Oyunu koruyan Ak parti karşısında blok cephe oluşturmak isteyen muhalefetin başarı şansı düşüktür. Zira son derece parçalı, karizmatik toplumsal kabul görecek önderi olmayan, hedefi sadece anti Erdoğan'cılık olmuş bir muhalefetin başarı şansı yoktur. Gündemi olumlu veya olumsuz anlamda elinde tutan Erdoğan'a karşı oluşturulacak bir red cephesinin  sadece demokrasi paydası olsa bile başarılı olma şansı düşüktür. Zira organik bütünlük oluşturma şansı her farklı grubun kendisine çekiştirme gayreti mukadder olacağı için düşüktür. Organik bir cephe ve beklenti olmaksızın, beklenti çıtasını yüksekte tutmadan oluşturulacak yan yana duruşlar anlamlı olacaktır. Bu duruşlar şu an bu toprakların en büyük ihtiyacıdır ve başlayan ama net bir yöneliş kazanamayan farklılıkların ortak payda oluşturma  çalışmalarının daha da pişirilmesiyle neticesini verecektir. Erdoğan'ın artan hataları zaten bir alternatifi doğuracaktır. Bu alternatif, beklenen, istenen, durdurulamaz olmadığı müddetçe zoraki olacak ve başarısız olacaktır. Bu  ortak duruşların artması, zaten ileride bir şekilde sonuç verecektir.

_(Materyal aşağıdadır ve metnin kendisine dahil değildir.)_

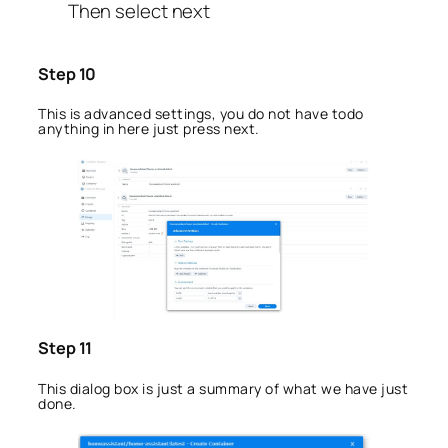
Then select next
Step 10
This is advanced settings, you do not have todo
anything in here just press next.
Step 11
This dialog box is just a summary of what we have just
done.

Zamanından önce sun'i zorlama yapılmasının akıl ve mantıkla bağdaşır durumu yoktur.
“Türk kanı” meselesi 
Son bir not da Almanya parlamentosunun aldığı Ermeni soykırımı kararına Erdoğan'ın “Türk kanı ve laboratuar” üzerinden yaptığı ithamlara bir hatırlatma. Bu topraklarda çok farklı ırklar ve kültürler olarak algılansa bile Türkler ve Ermeniler  aslında birbirinden kültürel olarak çok uzak değildir. Manevi açıdan böyle iken bir de laboratuar üzerinden  bunun ispatına yönelik bir bilgiyi de aktarmak isterim.
Şu “Türk kanı” meselesi yine. Bir doktor olarak yıllardır bildiğim, söylediğim bir konuyu tekrar sizlere aktarayım. Türk ve Ermeni kanları genetik olarak birbirine en yakın kanlardır. Lösemi hastalığı ile ilgili araştırmalarda bu tespit edilmiştir. Üzgünüm Türk milliyetçileri…bizim asil (!) kanımız en fazla Ermenilere benziyor. Sanırım bunda Orta Asya'dan gelen Türklerin Anadolu'nun büyük bölümünde yerleşmiş olan Ermenileri Müslümanlaştırıp evlenmelerinin önemli payı var. Yaaa işte böyle…. Kanıt mı?…  aşağıdaki linki okuyunuz.
Çırpındıkça batmak, battıkça popülizm yapmak, bundan güç buldukça inkar etmek.. Devlet aklımızın geldiği son nokta yine burası maalesef.Türkseniz, Türklerin yaptığı haksızlıkları eleştiremeyeceksiniz yani. Türk olmanız için Türkleri eleştirmemelisiniz..! Ya Türk sandığınız halde Türk değilseniz, laboratuar sizi şaşırtacaksa. Allah en azından Ramazan'da din adına konuşanı insaf sahibi yapsın.